§ REQUIRED ACTIONS
1. In the post on selective college admissions, who steers students away from unrealistic reaches toward more likely reaches?
2. Condense the paragraph of the post on selective college admissions that begins "However, the colleges that are the best fit" into a short bulleted list that keeps its main points.
3. Return the passage from the post on selective college admissions word for word, starting at "The bigger issue" and ending at "for fit them.".

§ SUPPLIED TEXT
○ ○ ○
Why it's so hard to get into an under 15% acceptance rate school

The problem is that no one knows if their story is a “waste of an app” as you say.

Unlike a lottery where everyone has an equal, extremely remote chance, college admissions to top schools is all about humans (adcoms) being influenced and persuaded by an applicants unique and compelling application, essays, ECs, interview, balanced against the colleges institutional needs and since not one application is exactly identical to the other, something in the app might trigger an acceptance.

IMO, if you have the stats to be competitive and have researched the college to make sure it’s a good fit (academically, financially, and socially), why not give it your best shot and apply. These kids work so hard in high school (and really since middle school/elementary school) they should take a shot at a reach college or two. The application fee is relatively small compared to the total cost of college and if it really is a hardship, they can wave the fee.

The bigger issue to me is that kids don’t do their own detailed research on colleges and apply to every Ivy League college and other top 20s without understanding which ones are the best for fit them.

However, those with knowledgeable well-connected counselors (in elite prep schools, or a small subset of independent college counselors) may have a big head start in knowing which reach schools are more likely for them and which are less likely for them. Indeed, as discussed previously, the elite prep school counselors steer students away from unrealistic reaches toward more likely reaches (that may actually be matches for the specific student based on factors not captured by the usual stat ranges or known generally, but are known to the knowledgeable well-connected counselors).

However, the colleges that are the best fit for the applicant many not necessarily be the ones that see the applicant as the best fit for the college. In some cases, the opposite may be true. For example, if the college has a very oversubscribed computer science department with international recognition as a great department, many prospective computer science majors will see it as a great fit for them. But the college may not want to overload its computer science department even more, so it may see applicants aiming for its less popular departments as better fits for it. (Similar observations can be made on demographic characteristics – some colleges have shortages of particular demographics and recruit them heavily, but applicants of those demographics may be reluctant to apply to or attend such colleges because they do not want to be the “only one” there.)
○ ○ ○
§ GIVEN INFORMATION
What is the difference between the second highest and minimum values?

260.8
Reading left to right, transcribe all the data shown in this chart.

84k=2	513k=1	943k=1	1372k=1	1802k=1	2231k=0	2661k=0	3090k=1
○ ○ ○
§ REPLIES
1. Elite prep school counselors.

2.
- The colleges that fit an applicant best may not see that applicant as the best fit for them, and sometimes the opposite holds.
- Example: a college with an oversubscribed, internationally recognized computer science department attracts many prospective computer science majors who see it as a great fit. The college may not want to overload that department further, so it may see applicants aiming for its less popular departments as better fits.
- Demographics work similarly: some colleges have shortages of particular demographics and recruit them heavily, but applicants from those groups may be reluctant to apply or attend because they do not want to be the "only one" there.

3.
The bigger issue to me is that kids don’t do their own detailed research on colleges and apply to every Ivy League college and other top 20s without understanding which ones are the best for fit them.